TRY IT
Leave out the images and transcribe the entries below word for word.

SUPPLIED RECORDS

BEGIN

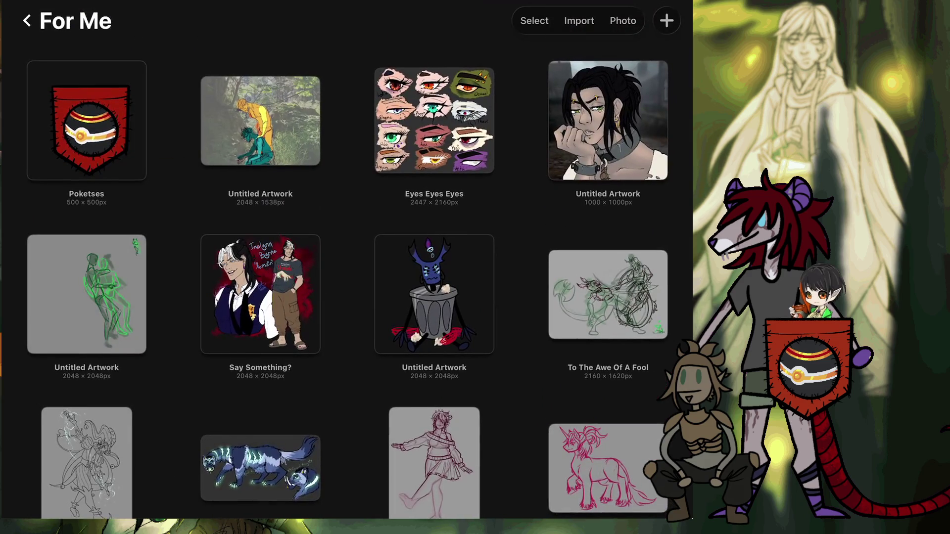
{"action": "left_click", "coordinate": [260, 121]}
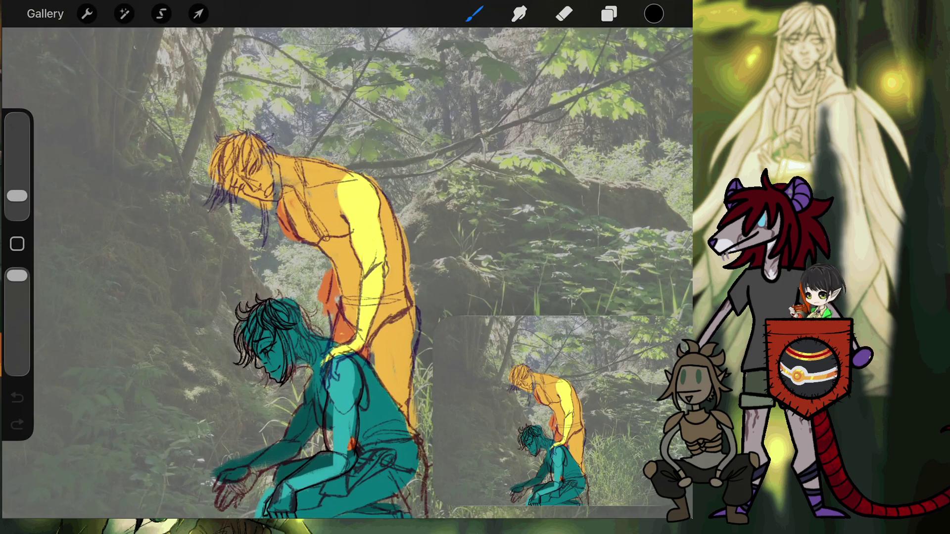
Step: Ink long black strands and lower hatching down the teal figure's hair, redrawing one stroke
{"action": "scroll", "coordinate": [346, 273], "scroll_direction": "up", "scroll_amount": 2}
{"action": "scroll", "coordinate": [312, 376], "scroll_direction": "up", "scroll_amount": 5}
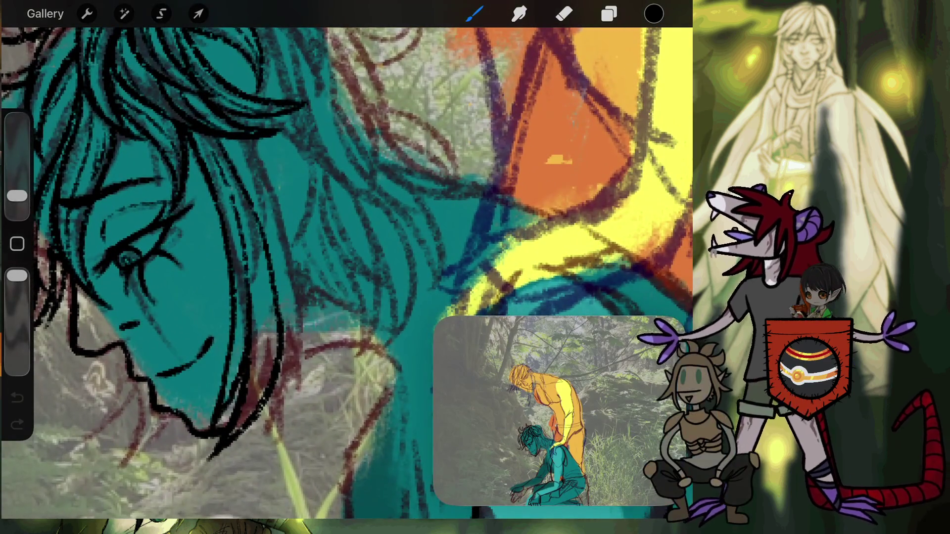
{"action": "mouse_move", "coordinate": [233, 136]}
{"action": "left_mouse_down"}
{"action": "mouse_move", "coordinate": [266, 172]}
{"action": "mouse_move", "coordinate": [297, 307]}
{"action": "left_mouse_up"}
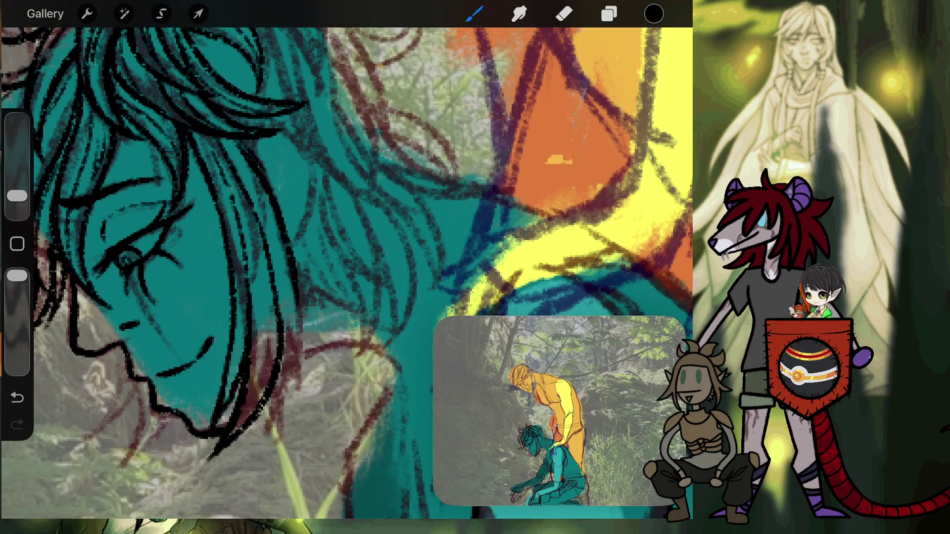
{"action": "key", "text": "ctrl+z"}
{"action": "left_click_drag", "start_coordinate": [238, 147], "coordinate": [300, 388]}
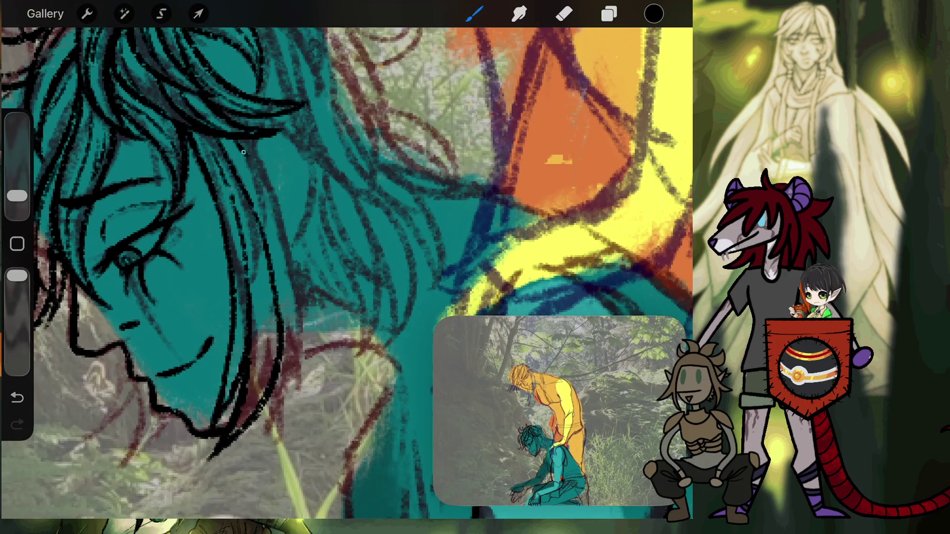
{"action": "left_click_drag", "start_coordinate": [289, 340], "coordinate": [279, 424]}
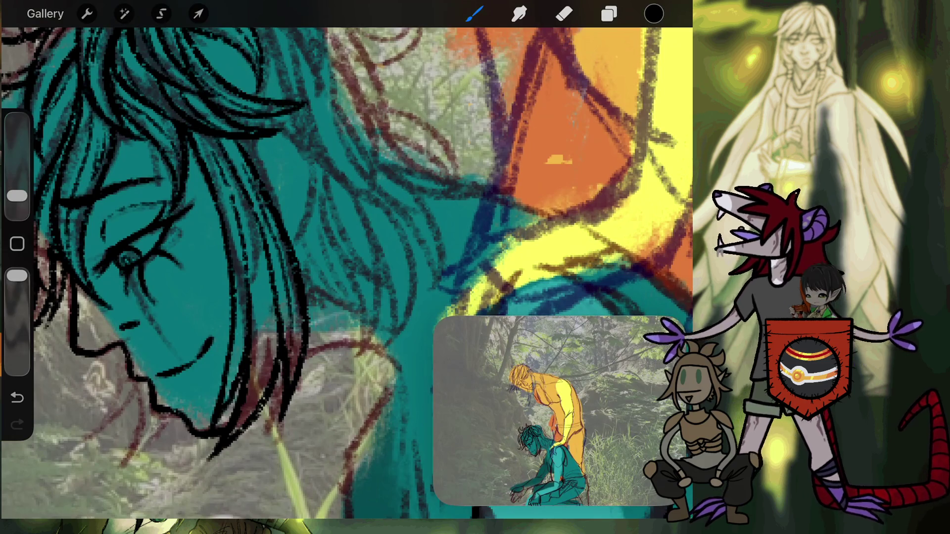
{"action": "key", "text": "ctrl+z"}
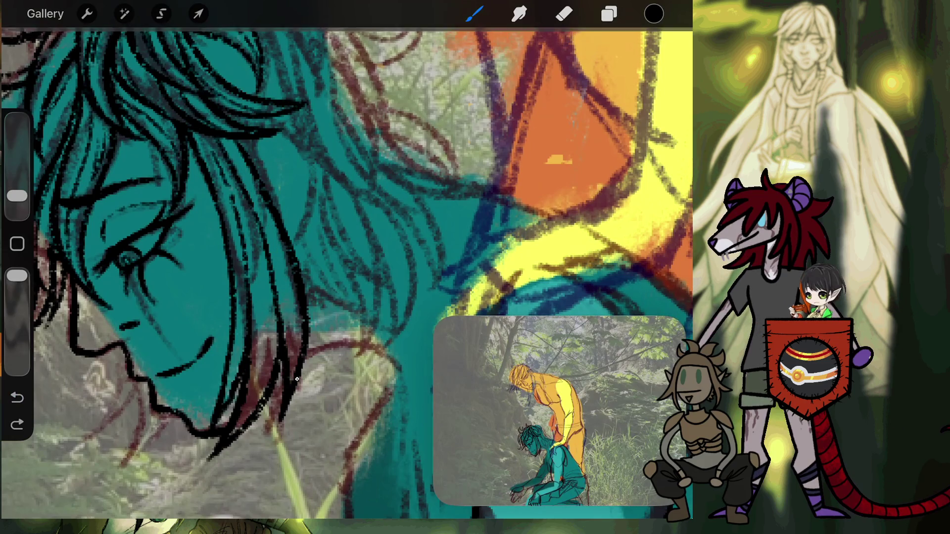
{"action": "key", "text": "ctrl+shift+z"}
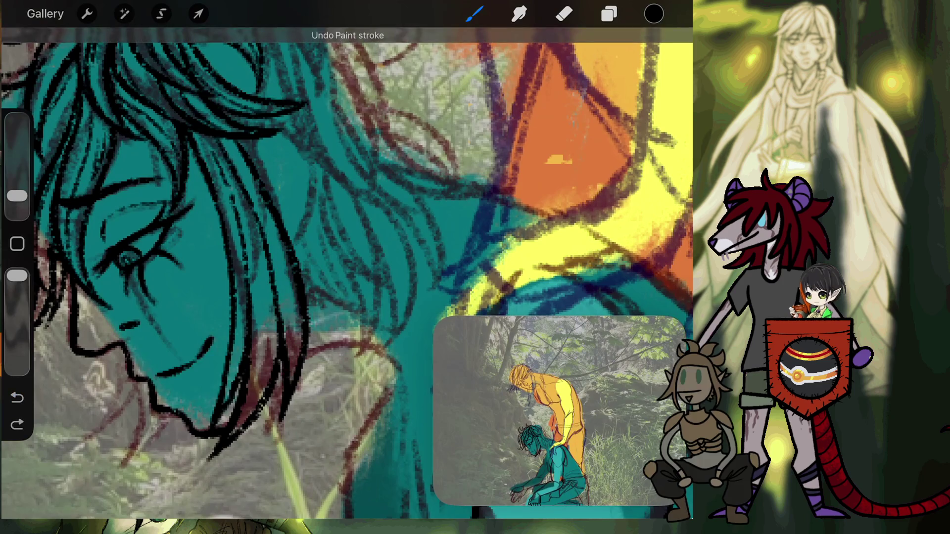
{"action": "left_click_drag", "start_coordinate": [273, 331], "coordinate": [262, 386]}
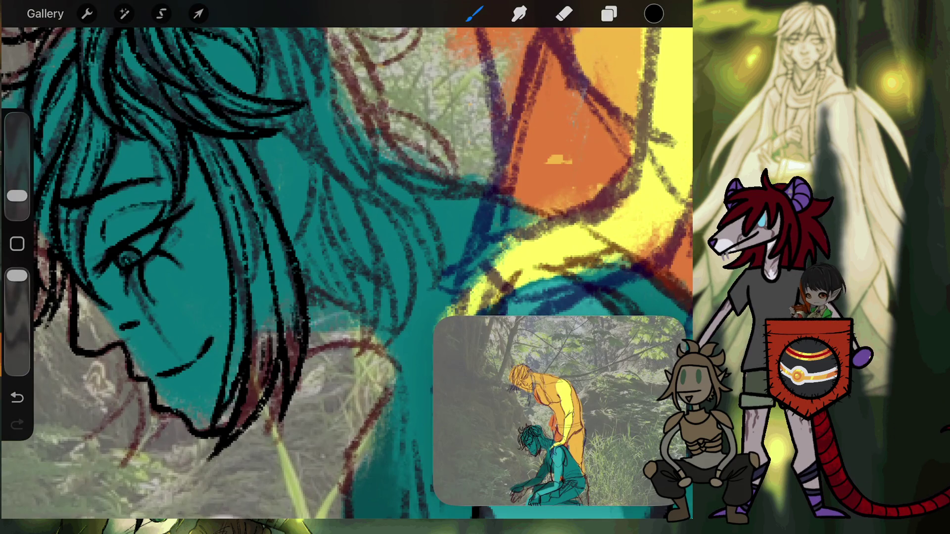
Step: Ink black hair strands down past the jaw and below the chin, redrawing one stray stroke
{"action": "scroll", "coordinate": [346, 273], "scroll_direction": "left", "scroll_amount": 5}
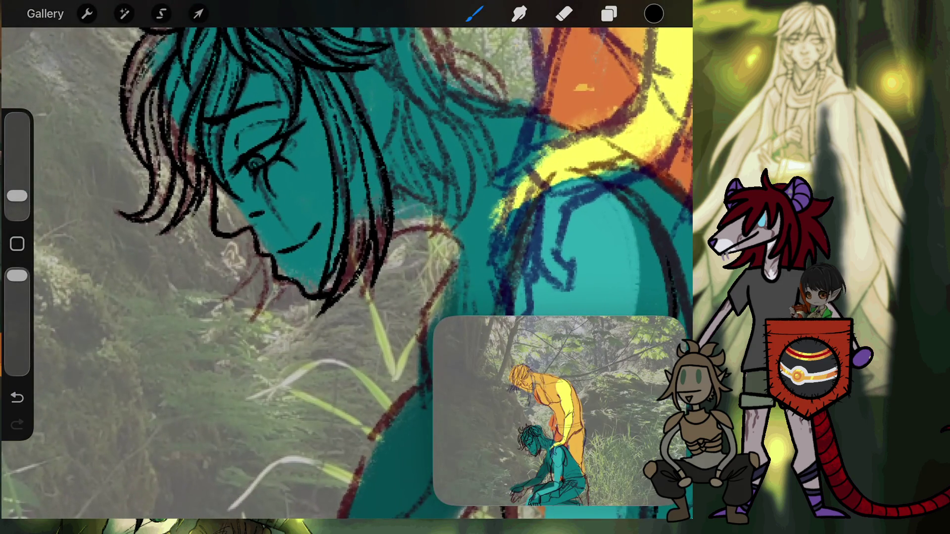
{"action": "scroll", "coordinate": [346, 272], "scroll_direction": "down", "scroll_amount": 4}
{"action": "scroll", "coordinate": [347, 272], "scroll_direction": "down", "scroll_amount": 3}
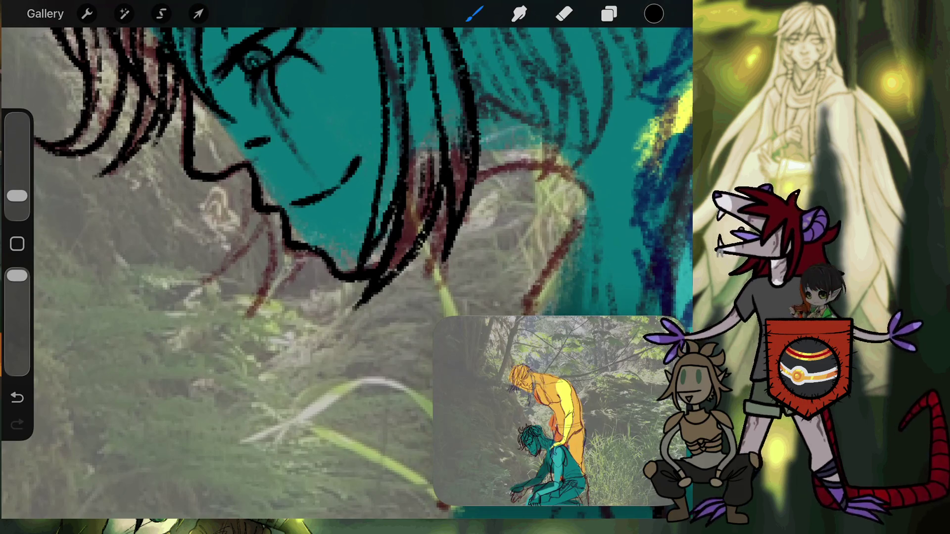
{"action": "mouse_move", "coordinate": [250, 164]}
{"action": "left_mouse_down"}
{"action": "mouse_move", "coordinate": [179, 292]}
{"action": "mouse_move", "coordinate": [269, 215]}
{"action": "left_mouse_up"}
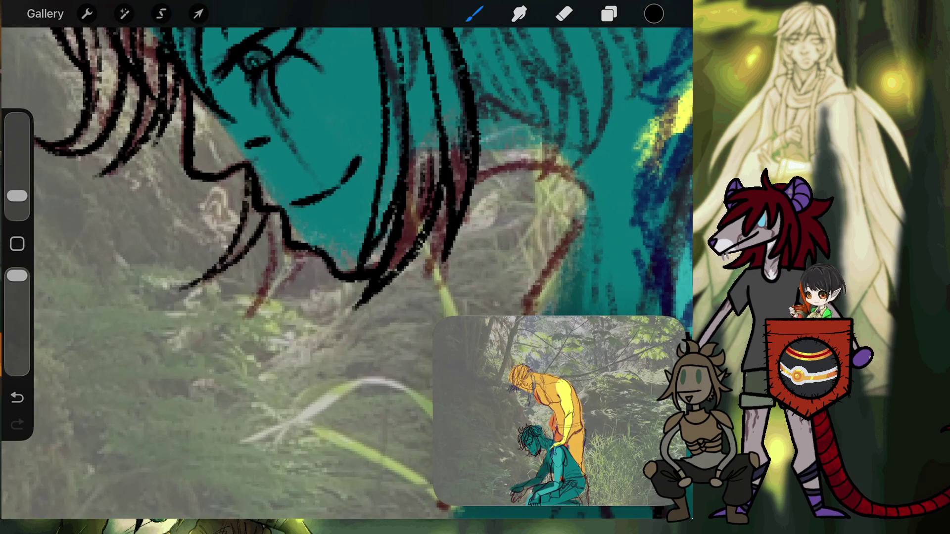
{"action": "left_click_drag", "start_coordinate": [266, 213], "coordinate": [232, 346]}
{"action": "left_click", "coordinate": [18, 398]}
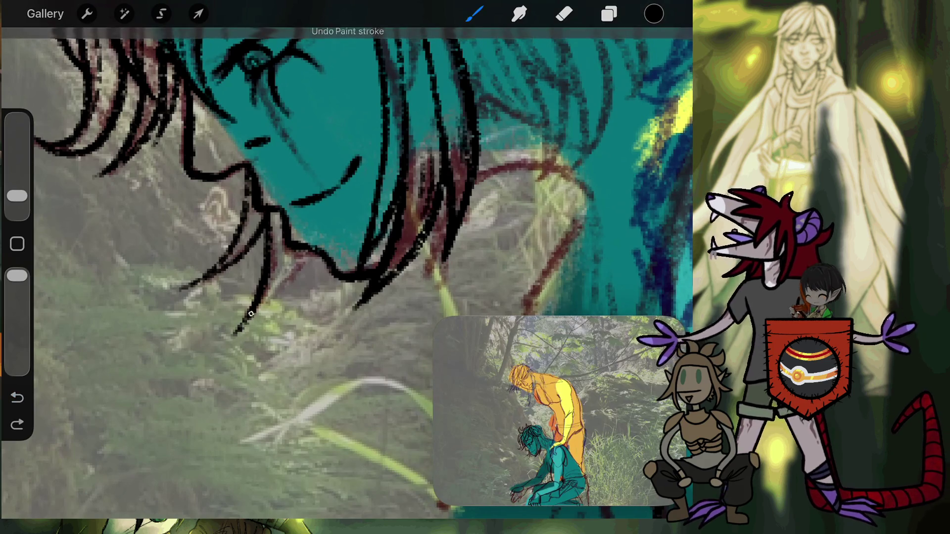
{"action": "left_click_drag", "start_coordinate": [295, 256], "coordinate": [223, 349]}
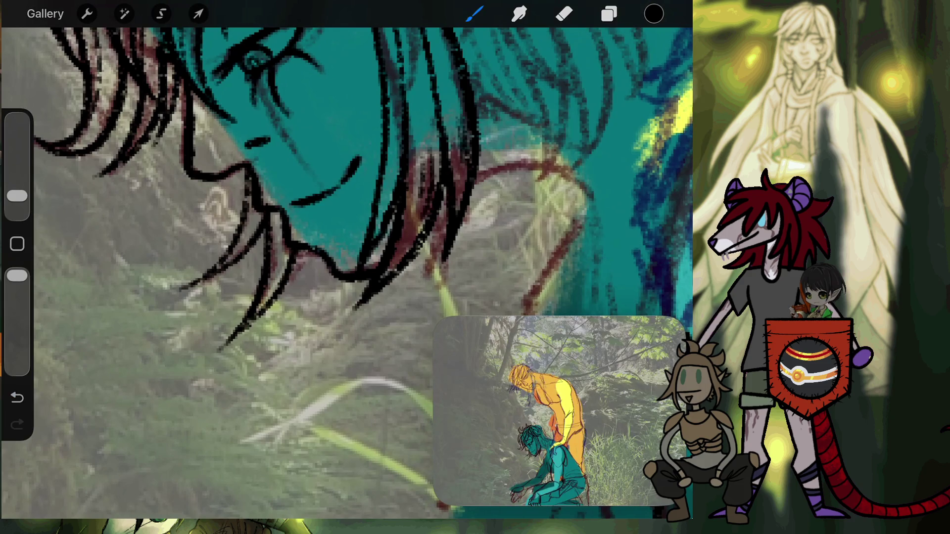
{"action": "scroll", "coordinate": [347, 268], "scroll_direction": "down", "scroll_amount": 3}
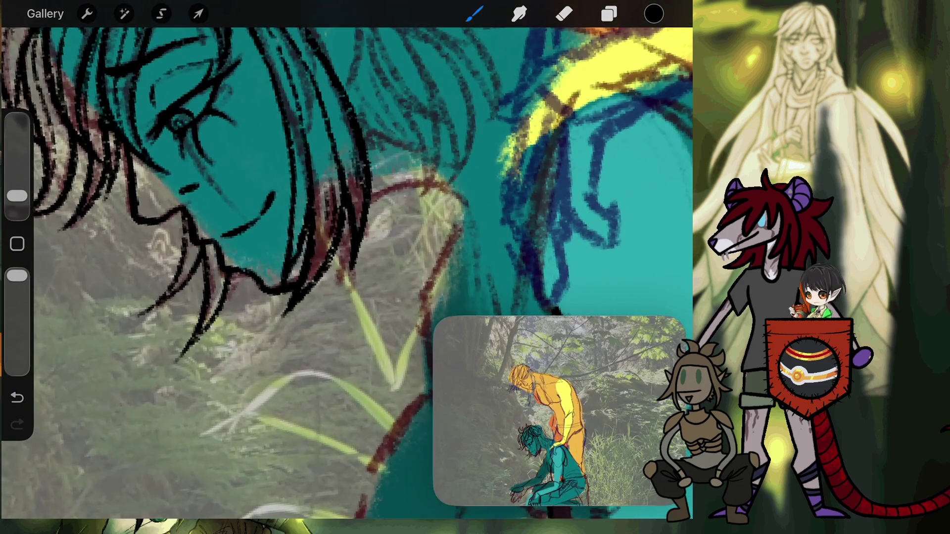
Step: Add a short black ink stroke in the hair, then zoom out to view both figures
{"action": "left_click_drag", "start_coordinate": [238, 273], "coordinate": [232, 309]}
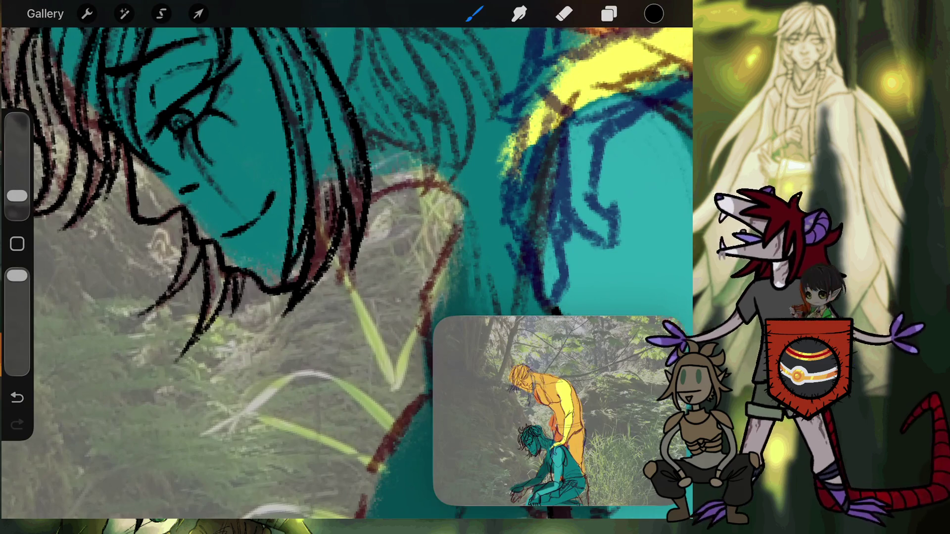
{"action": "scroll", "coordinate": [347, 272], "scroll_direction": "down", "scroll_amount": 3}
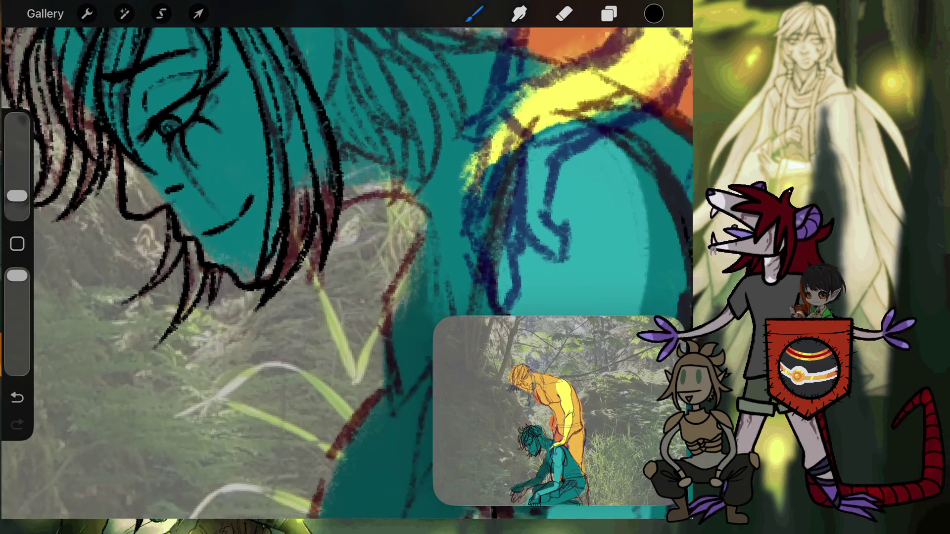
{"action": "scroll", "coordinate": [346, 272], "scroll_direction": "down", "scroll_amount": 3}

END

RESULT FOR THIS EXERCISE
{"action": "left_click", "coordinate": [260, 121]}
Step: Ink long black strands and lower hatching down the teal figure's hair, redrawing one stroke
{"action": "scroll", "coordinate": [346, 273], "scroll_direction": "up", "scroll_amount": 2}
{"action": "scroll", "coordinate": [312, 376], "scroll_direction": "up", "scroll_amount": 5}
{"action": "mouse_move", "coordinate": [233, 136]}
{"action": "left_mouse_down"}
{"action": "mouse_move", "coordinate": [266, 172]}
{"action": "mouse_move", "coordinate": [297, 307]}
{"action": "left_mouse_up"}
{"action": "key", "text": "ctrl+z"}
{"action": "left_click_drag", "start_coordinate": [238, 147], "coordinate": [300, 388]}
{"action": "left_click_drag", "start_coordinate": [289, 340], "coordinate": [279, 424]}
{"action": "key", "text": "ctrl+z"}
{"action": "key", "text": "ctrl+shift+z"}
{"action": "left_click_drag", "start_coordinate": [273, 331], "coordinate": [262, 386]}
Step: Ink black hair strands down past the jaw and below the chin, redrawing one stray stroke
{"action": "scroll", "coordinate": [346, 273], "scroll_direction": "left", "scroll_amount": 5}
{"action": "scroll", "coordinate": [346, 272], "scroll_direction": "down", "scroll_amount": 4}
{"action": "scroll", "coordinate": [347, 272], "scroll_direction": "down", "scroll_amount": 3}
{"action": "mouse_move", "coordinate": [250, 164]}
{"action": "left_mouse_down"}
{"action": "mouse_move", "coordinate": [179, 292]}
{"action": "mouse_move", "coordinate": [269, 215]}
{"action": "left_mouse_up"}
{"action": "left_click_drag", "start_coordinate": [266, 213], "coordinate": [232, 346]}
{"action": "left_click", "coordinate": [18, 398]}
{"action": "left_click_drag", "start_coordinate": [295, 256], "coordinate": [223, 349]}
{"action": "scroll", "coordinate": [347, 268], "scroll_direction": "down", "scroll_amount": 3}
Step: Add a short black ink stroke in the hair, then zoom out to view both figures
{"action": "left_click_drag", "start_coordinate": [238, 273], "coordinate": [232, 309]}
{"action": "scroll", "coordinate": [347, 272], "scroll_direction": "down", "scroll_amount": 3}
{"action": "scroll", "coordinate": [346, 272], "scroll_direction": "down", "scroll_amount": 3}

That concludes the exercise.